The replacements were the magnetic ones. So she she started taking them off the truck whenever she parked anywhere, and put them back when she came back.

A few years before that, however, I did have a crazy street preacher try and get into my truck with me, trying to prevent me from leaving I think, during an exchange in a parking lot (that he started and that I just wanted to avoid, again, due to my Darwin Fish). He got out quick enough when I put my hand on my gun (hey, I live in Arizona), but the fact remains that it does get hairy out there from time to time. Not to mention the low-key discrimination at places of employment.

TGP said...

I'm sure it was just one of those godless atheist stealing your fish because he wanted it for his car, right?

No true Christian would have nicked it. Thou shalt not steal, et al.

Seriously, without your symbol of faith, weren't you automagically converted into a God-Fearing man?

Michael Caton said...

Wow, never had anyone try to get in the car with me. I do know that people have had worse issues than me, but I try to emphasize that for most people most of the time, it's not a big deal. I guess if I'd been discriminated against at work I might not know what opportunities I missed.

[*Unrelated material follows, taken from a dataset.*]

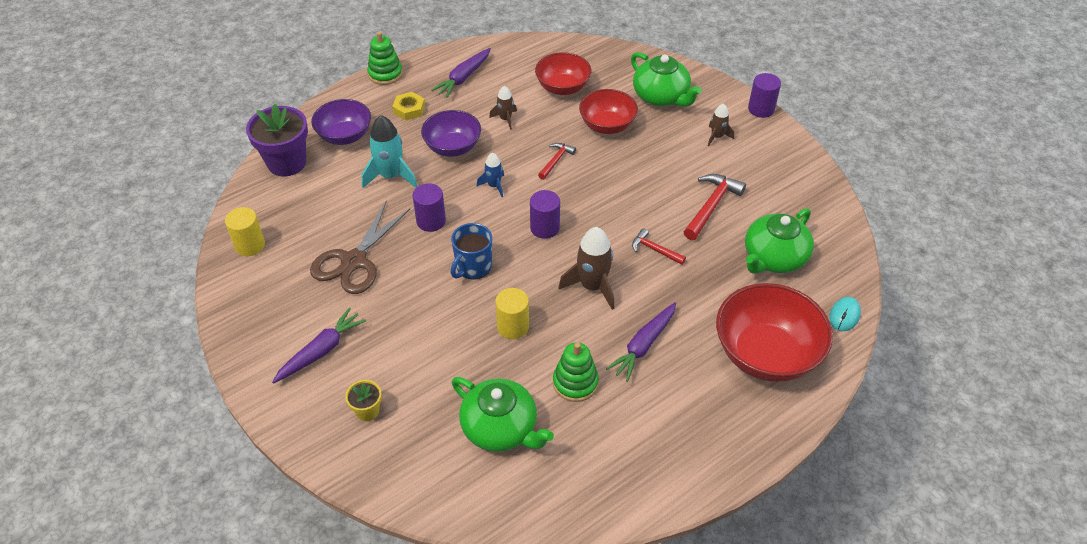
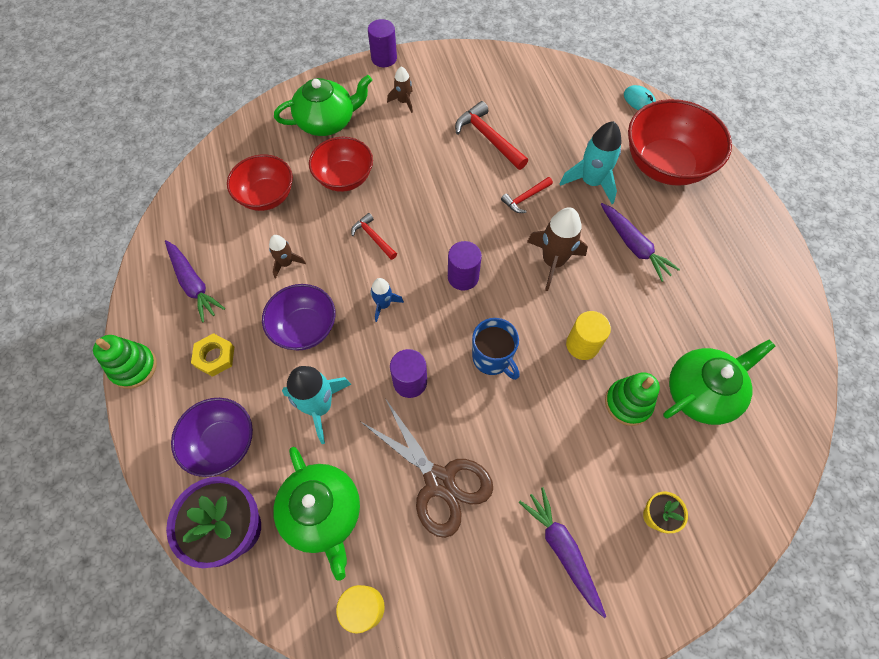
camera: 70 degrees left, 15 degrees up
(575, 383) = (662, 313): green stacking toy -> green stacking toy (628, 403)
(704, 296) = (591, 182): none -> turquoise rocket
(773, 258) = (564, 119): green teapot -> green teapot (323, 513)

I haven't yet had a Christian commenter tell me I was jumping to conclusions that a Christian took the fishy, but I'm waiting for it; if I have to make a guess who it was, I would say it's people offended by it, and around these parts, that's (some) Christians.

TGP said...

Again, Mike, you're jumping to conclusions. Perhaps it was a Lamarckian.

In a few generations, his offspring will have excellent scraper nails and very long arms, allowing them to remove Darwin Fish faster than you can replace them.

By replacing the Fish, you're just giving him more opportunity to adapt and pass on the adaptation. You're creating a super-Lamarckian Darwin Fish remover.

Michael Caton said...

You're right, I think I saw a car with a giraffe bumper-sticker driving away.

It could have been a Wallacean as well, although I think Wallace had the basic mechanism right.

TGP said...

OK, Mr. Scientist, now it's time to narrow it down. Get yourself a whole assload of different viewpoint fish, giraffes, apples, and whatever stickers.

Load up your hatch door with them and record which ones get stolen in which parking lots. Plot that with GPS data and you'll know which kind of bigots live in which areas.

A fish-giraffe with 'Lamarck' on the neck would be friggin' sweet and probably piss off everyone! Also, it would look like a plesiosaur.

Michael Caton said...

I think I'm just going to put a Lamarck fish on Cafe Press before someone else does.

Anonymous said...

Ha ha ha ha ha, loved the expression on your face when you put the new one on!